▶ _Passage to read_
Elsewhere in the tropical Atlantic, it's time to start watching the cloud-covered areas of the ocean surrounding the U.S. where cold fronts stall out. One such area to watch is off the North Carolina Outer Banks on Wednesday, when a tropical low could develop and scoot quickly northeastward out to sea. The more dangerous possibility is in the Gulf of Mexico or Western Caribbean near the Yucatan Peninsula early next week. A strong cold front is expected to push off the East Coast of the U.S. this weekend and stall over the Gulf of Mexico or Western Caribbean. The past few runs of the NOGAPS model have been predicting that if this front stalls out over the Western Caribbean, it could serve as a genesis area for a tropical storm. None of the other models are picking up on this, but this is a typical type of development we see in this region in October.


Figure 1. Preliminary models tracks for Invest 96L.

▶ _Listed entries_
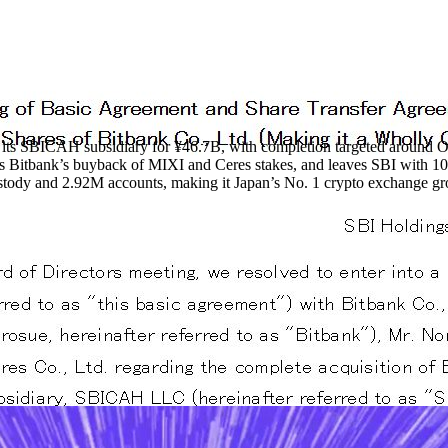
h its SBICAH subsidiary for ¥46.7B, with completion targeted around 
ds Bitbank’s buyback of MIXI and Ceres stakes, and leaves SBI with
ustody and 2.92M accounts, making it Japan’s No. 1 crypto exchange gr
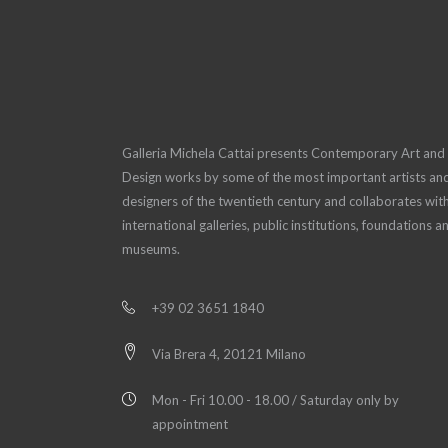
Galleria Michela Cattai presents Contemporary Art and
Design works by some of the most important artists an
designers of the twentieth century and collaborates wit
international galleries, public institutions, foundations a
museums.
+39 02 3651 1840
Via Brera 4, 20121 Milano
Mon - Fri 10.00 - 18.00 / Saturday only by
appointment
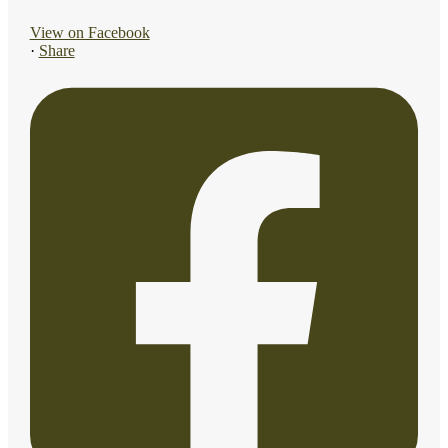
View on Facebook
·
Share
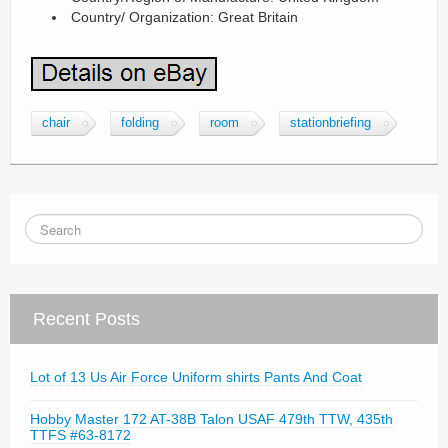
Country/ Organization: Great Britain
chair
folding
room
stationbriefing
Recent Posts
Lot of 13 Us Air Force Uniform shirts Pants And Coat
Hobby Master 172 AT-38B Talon USAF 479th TTW, 435th
TTFS #63-8172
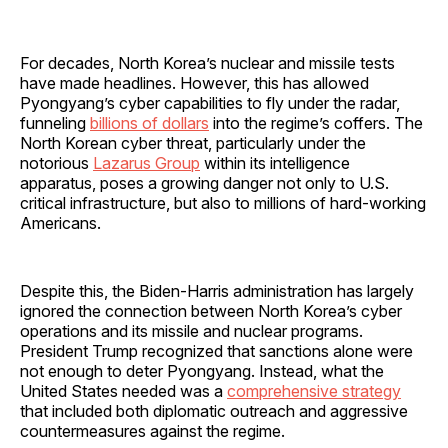
For decades, North Korea’s nuclear and missile tests
have made headlines. However, this has allowed
Pyongyang’s cyber capabilities to fly under the radar,
funneling
billions of dollars
into the regime’s coffers. The
North Korean cyber threat, particularly under the
notorious
Lazarus Group
within its intelligence
apparatus, poses a growing danger not only to U.S.
critical infrastructure, but also to millions of hard-working
Americans.
Despite this, the Biden-Harris administration has largely
ignored the connection between North Korea’s cyber
operations and its missile and nuclear programs.
President Trump recognized that sanctions alone were
not enough to deter Pyongyang. Instead, what the
United States needed was a
comprehensive strategy
that included both diplomatic outreach and aggressive
countermeasures against the regime.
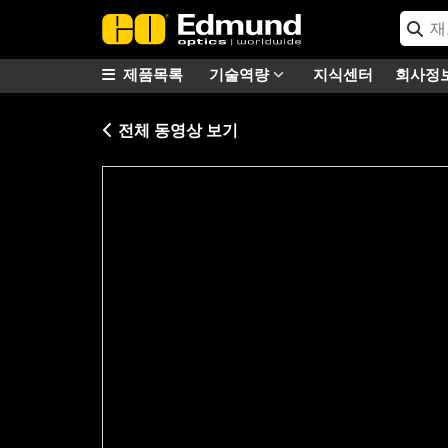
제품목록
기술역량
지식센터
회사정
전체 동영상 보기
Please
accept marketing-cookies
to watc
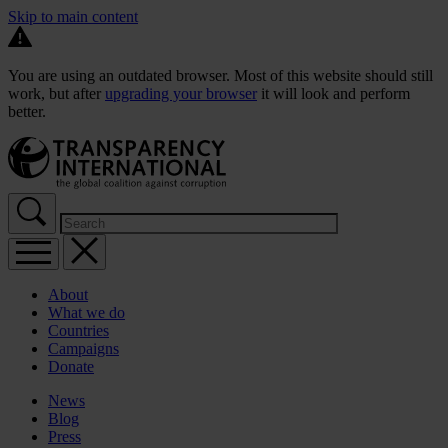
Skip to main content
You are using an outdated browser. Most of this website should still
work, but after
upgrading your browser
it will look and perform
better.
About
What we do
Countries
Campaigns
Donate
News
Blog
Press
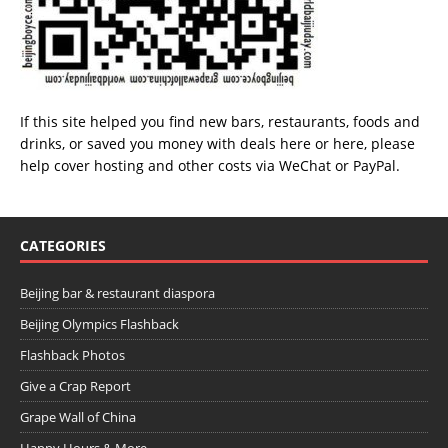
If this site helped you find new bars, restaurants, foods and
drinks, or saved you money with deals
here
or
here
, please
help cover hosting and other costs via
WeChat
or
PayPal
.
CATEGORIES
Beijing bar & restaurant diaspora
Beijing Olympics Flashback
Flashback Photos
Give a Crap Report
Grape Wall of China
Happy Hours & More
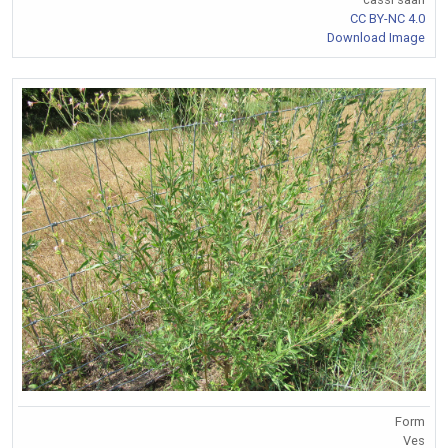
CC BY-NC 4.0
Download Image
Form
Ves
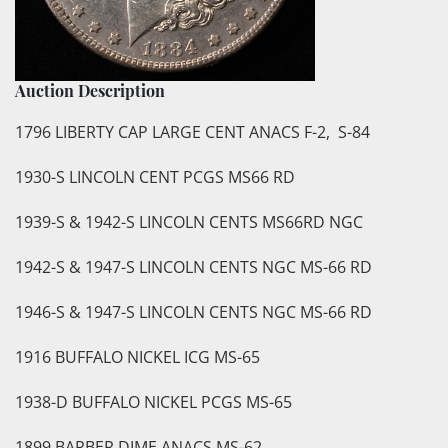
Auction Description
1796 LIBERTY CAP LARGE CENT ANACS F-2, S-84
1930-S LINCOLN CENT PCGS MS66 RD
1939-S & 1942-S LINCOLN CENTS MS66RD NGC
1942-S & 1947-S LINCOLN CENTS NGC MS-66 RD
1946-S & 1947-S LINCOLN CENTS NGC MS-66 RD
1916 BUFFALO NICKEL ICG MS-65
1938-D BUFFALO NICKEL PCGS MS-65
1899 BARBER DIME ANACS MS-62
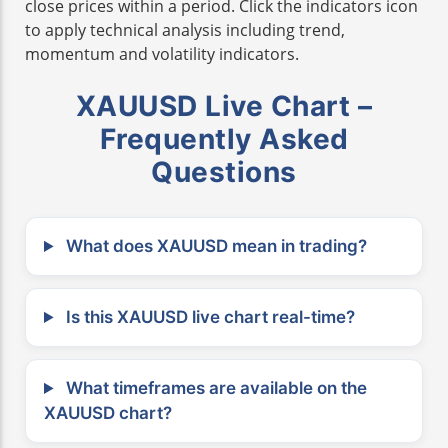
close prices within a period. Click the indicators icon
to apply technical analysis including trend,
momentum and volatility indicators.
XAUUSD Live Chart –
Frequently Asked
Questions
What does XAUUSD mean in trading?
Is this XAUUSD live chart real-time?
What timeframes are available on the
XAUUSD chart?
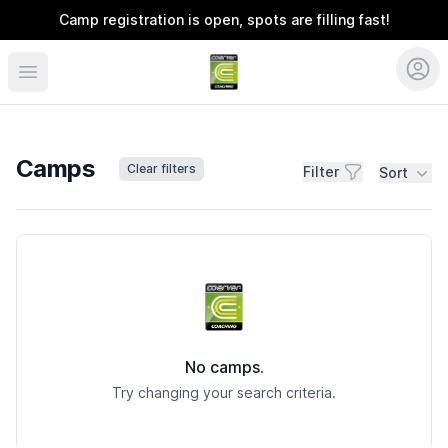
Camp registration is open, spots are filling fast!
Coerver Colorado
Camps
Clear filters
Filter
Sort
Camps
No camps.
Try changing your search criteria.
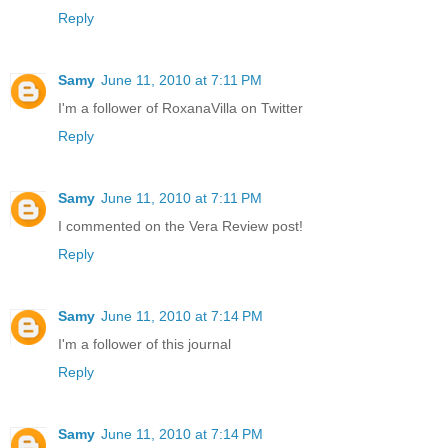
Reply
Samy
June 11, 2010 at 7:11 PM
I'm a follower of RoxanaVilla on Twitter
Reply
Samy
June 11, 2010 at 7:11 PM
I commented on the Vera Review post!
Reply
Samy
June 11, 2010 at 7:14 PM
I'm a follower of this journal
Reply
Samy
June 11, 2010 at 7:14 PM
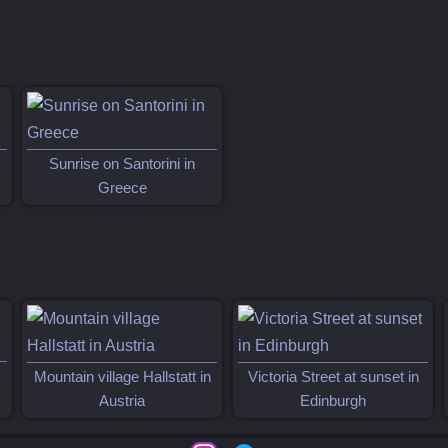
Sunrise on Santorini in
Greece
Mountain village Hallstatt in
Victoria Street at sunset in
Austria
Edinburgh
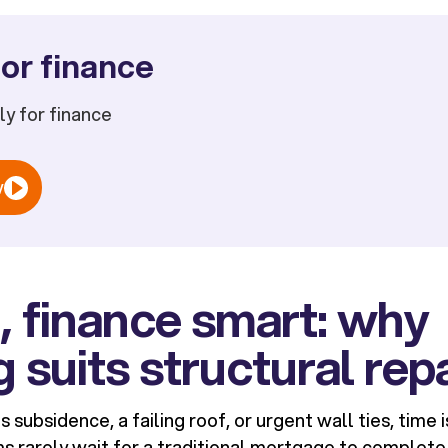
or finance
ply for finance
w
st, finance smart: why
g suits structural rep
 subsidence, a failing roof, or urgent wall ties, time i
s rarely wait for a traditional mortgage to complete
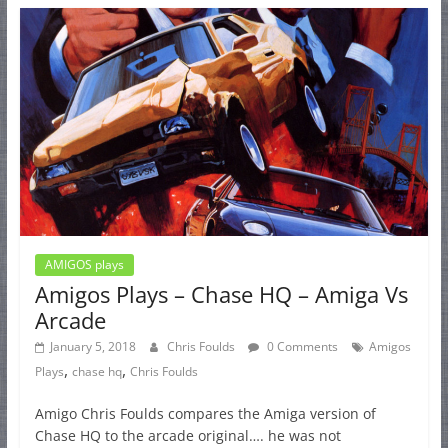
AMIGOS plays
Amigos Plays – Chase HQ – Amiga Vs
Arcade
January 5, 2018
Chris Foulds
0 Comments
Amigos
,
,
Plays
chase hq
Chris Foulds
Amigo Chris Foulds compares the Amiga version of
Chase HQ to the arcade original…. he was not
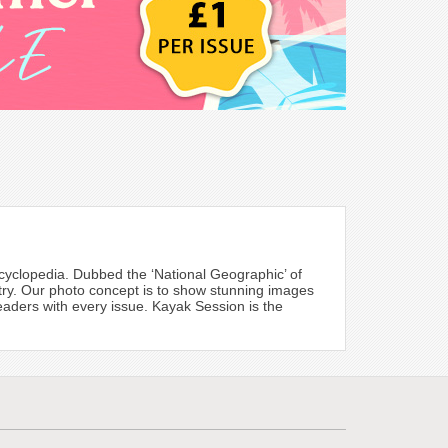
cyclopedia. Dubbed the ‘National Geographic’ of
try. Our photo concept is to show stunning images
 readers with every issue. Kayak Session is the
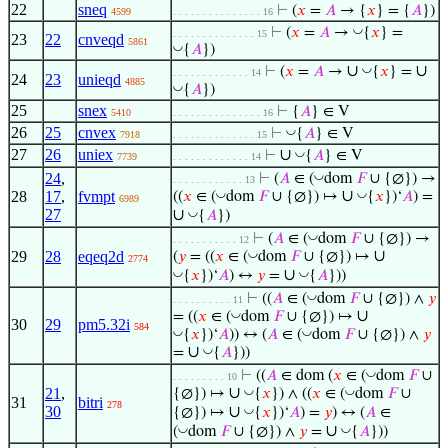
22
sneq
⊢
(
𝑥
=
𝐴
→ {
𝑥
} = {
𝐴
})
4599
. . . . . . . . . . . . . . . 16
◡
⊢
(
𝑥
=
𝐴
→
{
𝑥
} =
. . . . . . . . . . . . . . 15
23
22
cnveqd
5861
◡
{
𝐴
})
∪
∪
◡
⊢
(
𝑥
=
𝐴
→
{
𝑥
} =
. . . . . . . . . . . . . 14
24
23
unieqd
4885
◡
{
𝐴
})
25
snex
⊢
{
𝐴
} ∈ V
5410
. . . . . . . . . . . . . . . 16
26
25
cnvex
◡
⊢
{
𝐴
} ∈ V
7918
. . . . . . . . . . . . . . 15
27
26
uniex
∪
◡
⊢
{
𝐴
} ∈ V
7739
. . . . . . . . . . . . . 14
◡
24
,
⊢
(
𝐴
∈ (
dom
𝐹
∪ {∅}) →
. . . . . . . . . . . . 13
∪
◡
◡
28
17
,
fvmpt
((
𝑥
∈ (
dom
𝐹
∪ {∅}) ↦
{
𝑥
})‘
𝐴
) =
6989
27
∪
◡
{
𝐴
})
◡
⊢
(
𝐴
∈ (
dom
𝐹
∪ {∅}) →
. . . . . . . . . . . 12
∪
◡
29
28
eqeq2d
(
𝑦
= ((
𝑥
∈ (
dom
𝐹
∪ {∅}) ↦
2774
∪
◡
◡
{
𝑥
})‘
𝐴
) ↔
𝑦
=
{
𝐴
}))
◡
⊢
((
𝐴
∈ (
dom
𝐹
∪ {∅}) ∧
𝑦
. . . . . . . . . . 11
∪
◡
= ((
𝑥
∈ (
dom
𝐹
∪ {∅}) ↦
30
29
pm5.32i
584
◡
◡
{
𝑥
})‘
𝐴
)) ↔ (
𝐴
∈ (
dom
𝐹
∪ {∅}) ∧
𝑦
∪
◡
=
{
𝐴
}))
◡
⊢
((
𝐴
∈ dom (
𝑥
∈ (
dom
𝐹
∪
. . . . . . . . . 10
∪
◡
◡
21
,
{∅}) ↦
{
𝑥
}) ∧ ((
𝑥
∈ (
dom
𝐹
∪
31
bitri
278
30
∪
◡
{∅}) ↦
{
𝑥
})‘
𝐴
) =
𝑦
) ↔ (
𝐴
∈
∪
◡
◡
(
dom
𝐹
∪ {∅}) ∧
𝑦
=
{
𝐴
}))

▶ _Questions on the material_
a – In the passage on tropical weather, copy word for word the part that opens with the words containing "Elsewhere in the" and closes with "region in October.".
b – According to the passage on tropical weather, which model has been predicting that a front stalled over the Western Caribbean could serve as a genesis area for a tropical storm?

▶ _Results for each task_
a –
Elsewhere in the tropical Atlantic, it's time to start watching the cloud-covered areas of the ocean surrounding the U.S. where cold fronts stall out. One such area to watch is off the North Carolina Outer Banks on Wednesday, when a tropical low could develop and scoot quickly northeastward out to sea. The more dangerous possibility is in the Gulf of Mexico or Western Caribbean near the Yucatan Peninsula early next week. A strong cold front is expected to push off the East Coast of the U.S. this weekend and stall over the Gulf of Mexico or Western Caribbean. The past few runs of the NOGAPS model have been predicting that if this front stalls out over the Western Caribbean, it could serve as a genesis area for a tropical storm. None of the other models are picking up on this, but this is a typical type of development we see in this region in October.

b – The NOGAPS model.